On Fri, 2013-04-05 at 12:24 -0500, Adam Ritter wrote:
> Hey guys,
> 
> I just bought some BitCoins after being lazy to do it for the last few
> years, but also looked at the client code and the messages that are
> going on this mailing list.
> I saw that there are quite some unit tests, but I didn't find
> integration test for BitCoin, and I believe that it's quite important
> for the future of BitCoin (making the current code more stable,
> testing attack scenarios, refactoring and extending code).
> 
> I have wrote some integration tests before at other projects, and they
> usually turned out useful, but I have 0 experience with the BitCoin
> development and codebase.
> I wrote a short document of what I think would be the safest way to do
> the testing (but not yet the tests themselves, as I don't have enough
> experience..I'd like to have something like testing that the wallets
> are empty, and after somebody mines she'll have more money..after she
> sends money to the other person, the other person will see it...things
> like this, just to get to know the code base).
> 
> What do you guys think?
> The plan is here:
> https://github.com/xiphias/bitcoin/blob/master/src/test/integration/README.md
> Please feel free to comment/fork, I'll try to write all your replies
> in the document as well.
> 
> Also here's the text to make it easier to comment:
> 
> Integration testing for bitcoin
> ================================
> 
> Tests that simulate multiple bitcoin users and can verify that the
> whole network of bitcoin clients work together
> to achieve the goals of Bitcoin. Also maybe [System
> testing](http://en.wikipedia.org/wiki/System_testing)

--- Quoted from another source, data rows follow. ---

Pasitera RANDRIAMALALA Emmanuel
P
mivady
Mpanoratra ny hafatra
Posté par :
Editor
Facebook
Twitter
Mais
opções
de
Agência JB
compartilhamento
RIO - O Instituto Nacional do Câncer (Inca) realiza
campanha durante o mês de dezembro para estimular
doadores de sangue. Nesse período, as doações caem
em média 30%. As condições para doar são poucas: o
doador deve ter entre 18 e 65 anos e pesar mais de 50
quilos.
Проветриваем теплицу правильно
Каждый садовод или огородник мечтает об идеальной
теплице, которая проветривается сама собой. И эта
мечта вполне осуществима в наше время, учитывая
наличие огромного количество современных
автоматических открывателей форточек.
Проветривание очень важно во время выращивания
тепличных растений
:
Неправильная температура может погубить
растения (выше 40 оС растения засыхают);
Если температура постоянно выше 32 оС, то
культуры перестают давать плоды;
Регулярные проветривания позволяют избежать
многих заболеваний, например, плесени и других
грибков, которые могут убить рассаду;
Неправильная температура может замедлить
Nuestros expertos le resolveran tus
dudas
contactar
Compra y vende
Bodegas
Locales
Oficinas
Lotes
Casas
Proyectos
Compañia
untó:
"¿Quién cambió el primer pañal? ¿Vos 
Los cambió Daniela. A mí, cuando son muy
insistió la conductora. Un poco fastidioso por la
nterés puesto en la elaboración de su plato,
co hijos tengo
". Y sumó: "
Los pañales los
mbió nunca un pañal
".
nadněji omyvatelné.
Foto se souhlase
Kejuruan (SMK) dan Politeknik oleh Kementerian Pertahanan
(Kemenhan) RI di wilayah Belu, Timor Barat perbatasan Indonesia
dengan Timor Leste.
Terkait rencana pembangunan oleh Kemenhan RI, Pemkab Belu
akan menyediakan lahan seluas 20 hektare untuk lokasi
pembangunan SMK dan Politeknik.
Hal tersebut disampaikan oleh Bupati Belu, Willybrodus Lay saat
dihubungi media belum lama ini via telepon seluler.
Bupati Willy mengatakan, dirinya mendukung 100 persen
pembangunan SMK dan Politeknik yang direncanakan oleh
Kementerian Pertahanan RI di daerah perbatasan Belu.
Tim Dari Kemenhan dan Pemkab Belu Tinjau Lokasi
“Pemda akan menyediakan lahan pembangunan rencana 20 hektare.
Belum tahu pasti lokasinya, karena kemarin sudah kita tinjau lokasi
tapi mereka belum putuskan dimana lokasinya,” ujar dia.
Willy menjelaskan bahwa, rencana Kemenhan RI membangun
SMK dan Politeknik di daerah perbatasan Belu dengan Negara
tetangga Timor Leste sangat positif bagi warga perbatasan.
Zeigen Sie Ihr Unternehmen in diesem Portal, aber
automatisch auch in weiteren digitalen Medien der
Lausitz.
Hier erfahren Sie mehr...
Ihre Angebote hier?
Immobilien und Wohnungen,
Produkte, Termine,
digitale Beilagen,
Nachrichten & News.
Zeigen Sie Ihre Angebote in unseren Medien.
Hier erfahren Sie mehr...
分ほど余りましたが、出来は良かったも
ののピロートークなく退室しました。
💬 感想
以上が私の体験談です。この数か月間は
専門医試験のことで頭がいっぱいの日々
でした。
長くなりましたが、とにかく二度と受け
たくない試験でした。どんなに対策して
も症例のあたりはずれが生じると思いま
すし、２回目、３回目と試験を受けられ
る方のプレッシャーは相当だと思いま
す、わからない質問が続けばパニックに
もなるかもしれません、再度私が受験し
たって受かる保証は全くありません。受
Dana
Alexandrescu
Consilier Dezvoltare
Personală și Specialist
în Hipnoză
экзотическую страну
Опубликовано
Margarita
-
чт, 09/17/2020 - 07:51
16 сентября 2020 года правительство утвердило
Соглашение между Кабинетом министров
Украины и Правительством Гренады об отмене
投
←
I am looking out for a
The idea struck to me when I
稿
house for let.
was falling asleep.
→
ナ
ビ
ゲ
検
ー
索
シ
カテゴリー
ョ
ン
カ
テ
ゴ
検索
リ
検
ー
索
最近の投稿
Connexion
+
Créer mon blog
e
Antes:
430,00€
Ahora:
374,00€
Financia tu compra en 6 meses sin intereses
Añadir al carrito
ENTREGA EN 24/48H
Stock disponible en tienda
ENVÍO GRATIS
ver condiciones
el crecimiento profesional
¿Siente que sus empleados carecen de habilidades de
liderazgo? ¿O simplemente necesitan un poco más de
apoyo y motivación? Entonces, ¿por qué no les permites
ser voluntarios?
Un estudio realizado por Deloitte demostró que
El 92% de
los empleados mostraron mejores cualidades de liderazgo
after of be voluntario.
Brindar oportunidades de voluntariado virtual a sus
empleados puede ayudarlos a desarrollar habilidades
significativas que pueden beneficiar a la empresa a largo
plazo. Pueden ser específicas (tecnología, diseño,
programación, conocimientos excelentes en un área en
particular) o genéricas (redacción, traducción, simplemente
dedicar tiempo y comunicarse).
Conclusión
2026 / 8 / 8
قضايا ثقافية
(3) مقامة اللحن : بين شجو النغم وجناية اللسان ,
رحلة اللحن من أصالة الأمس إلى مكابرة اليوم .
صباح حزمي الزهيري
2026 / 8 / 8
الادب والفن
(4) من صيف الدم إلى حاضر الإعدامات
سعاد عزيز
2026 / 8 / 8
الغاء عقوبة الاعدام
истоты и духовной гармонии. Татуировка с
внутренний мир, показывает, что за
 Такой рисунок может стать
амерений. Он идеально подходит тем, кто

> would be a better name for the tests, but I'm not sure.
> 
> Goals
> ---------
> - Make the bitcoin code easier to refactor while increasing the guarantee
>  that it doesn't break the overall behaviour of the client.
> - Make it easier to have multiple experimental coins (for example
> LightCoin or PPCoin) in the codebase, while guaranteeing that the
> original BitCoin protocol doesn't break
> - Make it easy to test attack scenarios (like DOS,
>  releasing an incompatible BitCoin client), monitoring
> - Have tests without (or at least minimal number of) unreadable
> constants and unreadable fake data to make them easier to verify.
> 
> Proposed implementation
> ------------------------------------
> The first implementation should use the JSON-RPC interface and build
> up as much verification
> of BitCoin network as possible. It should be in C++, which makes it
> easier to move to the second implementation.
> The JSON-RPC calls should be hidden by a C++ interface.
> 
> The second implementation should use the same interface that was used
> for JSON-RPC,
> but using the BitCoin code directly (while not breaking the JSON-RPC tests).
> For this the BitCoin client has to be refactored as a library,
> getting rid of all global variables (and having them in a data structure),
> so that multiple BitCoin clients can be run in the same process.
> 
> The improvement of the second implementation should have dependency injection
> for the time and for finding/verifying a mined block,
> so that the tests don't need to use real CPU power for mining,
> and they can run faster and test more complex scenarios.